今年でヤンキースとの契約が切れた松井選手の入団先がついに西部地区所属のエンゼルスに決まった。以前のブログで、
「ヤンキース退団、移籍先はレッドソックスかエンゼルス」と予告していただけに半分当たった感じ~。

それにしても、いろんなニュースを総合してみると、本人はヤンキースに残りたかったようだが球団側が誠意を見せなかったため、やむをえない選択をしたとの感は否めない。内心悔しい思いもあるだろうが、これをバネにして来年は好成績を挙げてヤンキースを見返してやればいい。

その条件も整っている。何といっても本拠地アナハイム(カリフォルニア州)は気候が温暖でニューヨークの比ではないため手術後の不安のある両膝には良い。

それにNHKテレビによると、湿度が低いためボールがよく飛び、右中間がヤンキーススタジアムよりも5mほど短いという左打者向きの球場というので松井選手にはうってつけ。

とにかく、これで「ニューヨーク」から「アナハイム」へ、
ジャパンマネーが人とともにドッと
動いていく。エンゼルスはいい買い物をした。松井ほどの選手を1年契約で約6億円の買い物とは。経済効果を考えるとはるかにそれ以上のものをもたらすことだろう。

来年のシーズンは円熟期に入った松井の選手生命と意地をかけた「闘いの年」
になるがMLB中継が今から愉しみ~。

☆ 「絶対ボケない生活」

現在200万人を超えるといわれる認知症患者〔国内)。老後の生き方について「子供に財産をいくら残すか」なんて考えるよりも、ボケないようにして子供に迷惑をかけないことのほうが”はるかに大事だ”というのが次の本。

93歳になる母を抱えている自分も他人事ではないのでざっと目を通してみた。


  「絶対ボケない生活」(2009.10.9、廣済堂出版)   

著者は「フレディ松川」さん。お医者さんながら関係著書多数で、これまで30年以上にわたって認知症患者を診察している病院の院長先生で現場に精通しているから説得力がある。

ここでは、認知症サインの見分け方とか原因などの専門的な話は端折って、豊富な経験とデータから導かれた「ボケやすい職業」とか「ボケない生活習慣」を抜粋してみた。

 ボケやすい職業

圧倒的に多いのが元公務員。自分にもピタリと当てはまるのでドキリといったところ。これは意欲の問題だそうで、老後も現役時代の仕事と同じように意欲を持続させて「脳を上手に使う」ことと密接な関係があるそうだ。

ともあれ、国民挙げての「お役所バッシング」が果てしなく続いているが「可哀想に、どうせあいつら、お役所仕事のせいでいずれボケてしまうんだ」と思えば、ちと腹の虫も収まろうというものだが、はてさていかに。

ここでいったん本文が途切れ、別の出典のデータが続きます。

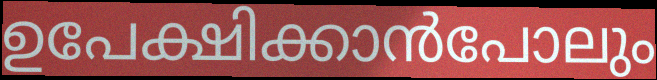
ഉപേക്ഷിക്കാൻപോലും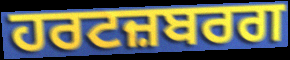
ਹਰਟਜ਼ਬਰਗ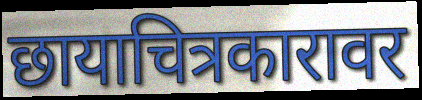
छायाचित्रकारावरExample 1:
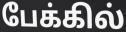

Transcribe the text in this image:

பேக்கில்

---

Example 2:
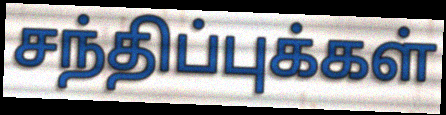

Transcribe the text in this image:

சந்திப்புக்கள்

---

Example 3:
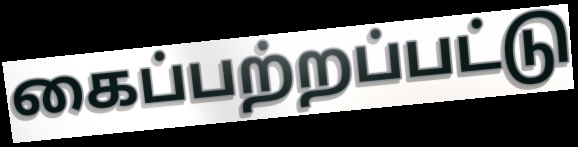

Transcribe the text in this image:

கைப்பற்றப்பட்டு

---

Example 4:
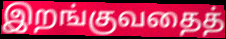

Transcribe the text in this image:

இறங்குவதைத்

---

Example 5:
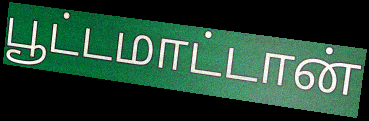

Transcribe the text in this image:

பூட்டமாட்டான்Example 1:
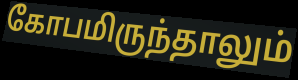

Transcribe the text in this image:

கோபமிருந்தாலும்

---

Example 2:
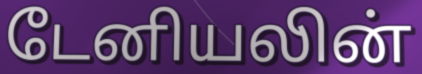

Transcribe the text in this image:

டேனியலின்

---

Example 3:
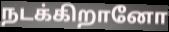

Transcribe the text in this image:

நடக்கிறானோ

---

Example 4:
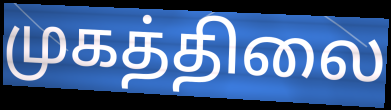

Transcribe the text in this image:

முகத்திலை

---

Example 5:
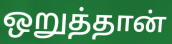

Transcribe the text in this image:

ஒறுத்தான்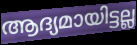
ആദ്യമായിട്ടല്ല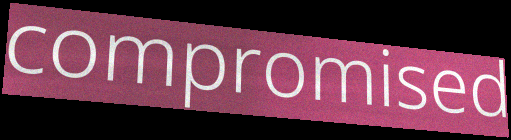
compromised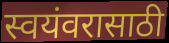
स्वयंवरासाठी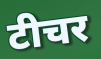
टीचर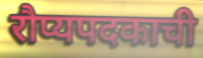
रौप्यपदकाची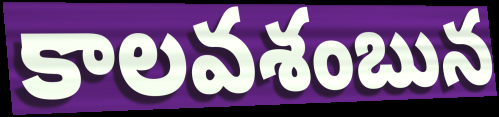
కాలవశంబున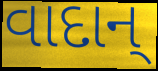
વાદાન્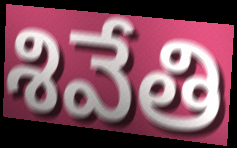
శివేతి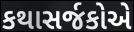
કથાસર્જકોએ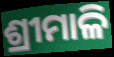
ଶ୍ରୀମାଳିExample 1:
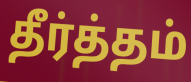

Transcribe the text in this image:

தீர்த்தம்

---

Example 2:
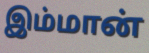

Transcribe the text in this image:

இம்மான்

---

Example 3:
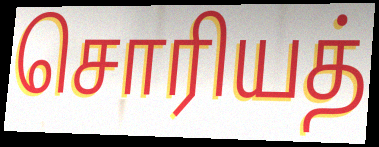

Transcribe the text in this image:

சொரியத்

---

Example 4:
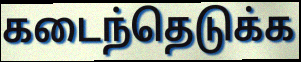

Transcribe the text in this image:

கடைந்தெடுக்க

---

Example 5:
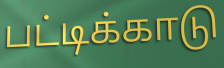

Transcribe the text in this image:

பட்டிக்காடுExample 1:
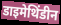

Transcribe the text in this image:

डाइमेथिंडीन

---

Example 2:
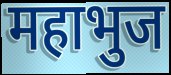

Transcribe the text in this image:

महाभुज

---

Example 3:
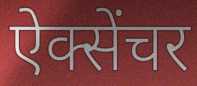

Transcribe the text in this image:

ऐक्सेंचर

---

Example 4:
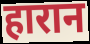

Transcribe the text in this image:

हारान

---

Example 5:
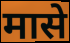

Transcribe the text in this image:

मासे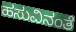
ಹಸುವಿನಂತೆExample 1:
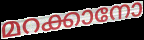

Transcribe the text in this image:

മറക്കാനോ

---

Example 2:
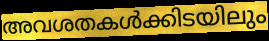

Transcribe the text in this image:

അവശതകൾക്കിടയിലും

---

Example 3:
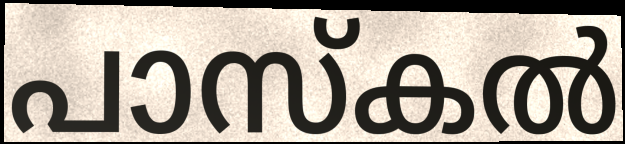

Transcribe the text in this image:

പാസ്കൽ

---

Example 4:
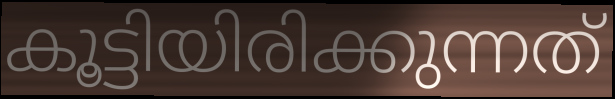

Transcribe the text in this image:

次に学校の先生も危険度80%。「偏った脳の使い方」が悪いそうで、中学、高校の人文科学系の教師は危ない。英語教師も同様。また著者の病院に
音楽の教師を含めて理科系の教師が入院したことはないとのこと。「音楽好きがボケない」とはこりゃうれしい!どうやら、これまでの投資はムダではなさそうだ。

次に会社員。圧倒的に内部事務系にボケの確率が高い。営業系は相手との交渉、説得など人との接触機会が多く「脳をうまく使う」のでボケない。広報マン、宣伝マンも同様。

女性の場合は、著者の病院では専業主婦が圧倒的な入院割合を占めている。面白いことに、家庭環境も大切な要素で「嫁姑戦争」のようなところでは逆に精神が張り詰めてボケにくいそうだ。何というパラドックス!

 絶対ボケない生活とは

統計によると、何も運動しなかった人は週3回以上散歩、或いはそれ以上の運動をしていた人より1・5倍もボケやすいということで、まずは運動習慣を身につける。

次に、ボケ予防に最適なのが「文章を考えて書く」という行為。自分を引き合いに出して恐縮だが、ブログをやり始めて3年を超えたが新しい題材の発掘をしようと常にアンテナを張り、いかに文章にしようかと考えるクセがついたが、それほど「出来のよくないアタマ」を能力以上に使っている感じがしてボケ予防を実感している。

以下、「料理する夫はボケない」「社会と交わらないとボケ一直線」「地域の人と付き合う」「外出の機会を増やす」「カラオケは最高のボケ防止」「いつまでも持ちたい恋ごころ」「几帳面よりも”何とかなるさ”タイプへ」「田舎に住むな、都会の雑踏に生きろ」「ボケない最後の切り札は”生きがい”」といったところ。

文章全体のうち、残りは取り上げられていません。